Darkness & Light (1)

In the spring of 1994, shortly after starting to look into the teaching of FM Alexander, I had to make the dreaded visa renewal trip, subjecting myself to all kinds of indignity at the hands of people who I sometimes felt to be racist bureaucrats. On this occasion, I was living in Bushi, in Saitama Prefecture, and noticed that the immigration office lay at the end of a long route that I could easily cycle, along the side of the river. I remember it as one of the happiest days that I spent during my 13 year stretch in Japan.

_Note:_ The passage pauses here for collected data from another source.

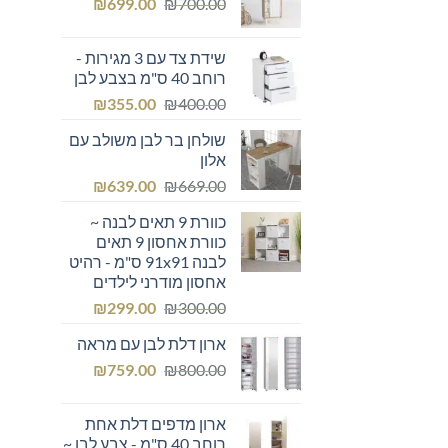
המחיר
המחיר
₪249.00.
₪
₪300.00.
699.00
₪
700.00
המקורי
הנוכחי
היה:
הוא:
שידת צד עם 3 מגירות -
₪699.00.
₪700.00.
רוחב 40 ס"מ בצבע לבן
המחיר
המחיר
₪
355.00
₪
400.00
המקורי
הנוכחי
שולחן בר לבן משולב עם
היה:
הוא:
אלון
₪355.00.
₪400.00.
המחיר
המחיר
₪
639.00
₪
669.00
המקורי
הנוכחי
כוורת 9 תאים לבנה ~
היה:
הוא:
כוורת אחסון 9 תאים
₪639.00.
₪669.00.
לבנה 91x91 ס"מ - רהיט
אחסון מודרני לילדים
המחיר
המחיר
₪
299.00
₪
300.00
המקורי
הנוכחי
ארון דלת לבן עם מראה
היה:
הוא:
המחיר
המחיר
₪299.00.
₪
₪300.00.
759.00
₪
800.00
המקורי
הנוכחי
היה:
הוא:
ארון מדפים דלת אחת
₪759.00.
₪800.00.
רוחב 40 ס"מ - צבע לבן ~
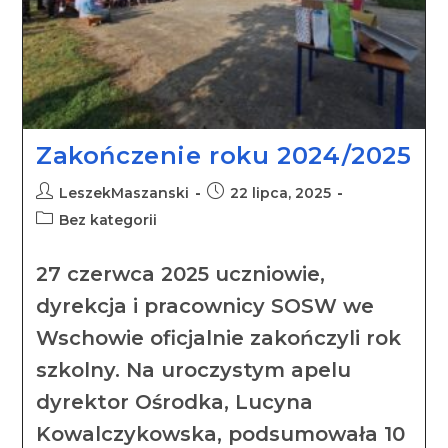
Zakończenie roku 2024/2025
LeszekMaszanski
22 lipca, 2025
Bez kategorii
27 czerwca 2025 uczniowie,
dyrekcja i pracownicy SOSW we
Wschowie oficjalnie zakończyli rok
szkolny. Na uroczystym apelu
dyrektor Ośrodka, Lucyna
Kowalczykowska, podsumowała 10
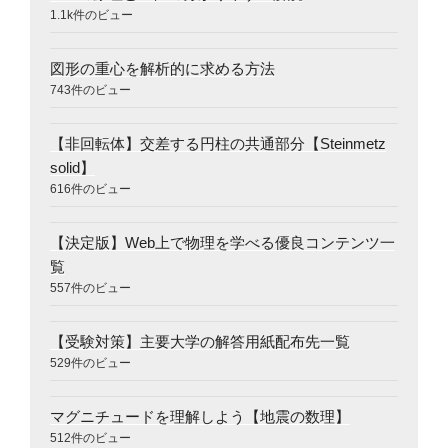
1.1k件のビュー
図形の重心を解析的に求める方法
743件のビュー
【非回転体】交差する円柱の共通部分【Steinmetz
solid】
616件のビュー
【決定版】Web上で物理を学べる優良コンテンツ一
覧
557件のビュー
【受験対策】主要大学の解答用紙配布先一覧
529件のビュー
マグニチュードを理解しよう【地震の数理】
512件のビュー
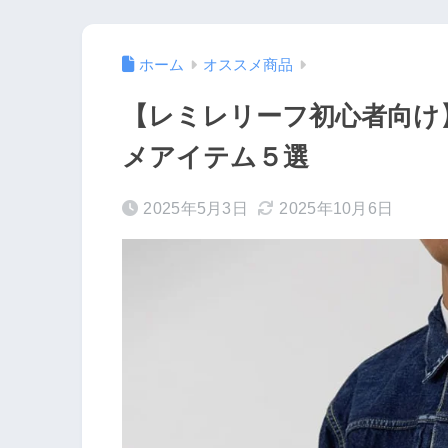
ホーム
オススメ商品
【レミレリーフ初心者向け
メアイテム５選
2025年5月3日
2025年10月6日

Most of the way there and back I found myself singing the old Johnny Nash song I Can See Clearly Now.

"Here is the rainbow I've been praying for."

The song pretty much summed up how I felt at that time, as I cycled merrily along.

"I can see all obstacles in my way."
Ha! How reliable were my feelings?

"Gone are the dark clouds that had me blind."
Oh really?

For he saw that in Nanda the seed of liberation, which is wisdom, was tenuous; while the fog of the afflictions was terribly thick; 9.15


This morning in the middle of my sitting, the neighbour's dog started yapping. I observed my habitual reaction to an auditory stimulus that I perceive to be a noxious one. Enemy number one, in my pantheon of auditory enemies, are low-flying light aircraft, closely followed by Mme Pickard's unnecessarily large flock of cockerels, but incessantly barking dogs are also somewhere up there in the top ten.

For through an illusory fixed conception one is bound to an object; Seeing that very same object as it really is, one is set free. 13.51

On seeing one and the same form this man is enamoured, that man is disgusted; Somebody else remains in the middle; while yet another feels thereto a human warmth. 13.52

Thus, an object is not the cause of bondage or of liberation; It is due to peculiar fixed conceptions that attachment arises or does not. 13.53

My habitual reaction to an auditory stimulus is darkness itself, unconsciousness itself. And the antidote to this darkness is simply light itself, consciousness itself.

"Say no to the desire to be right. Let the neck be free, to let the head go forward and up, to let the spine lengthen and the back widen, while sending the knees forwards and away."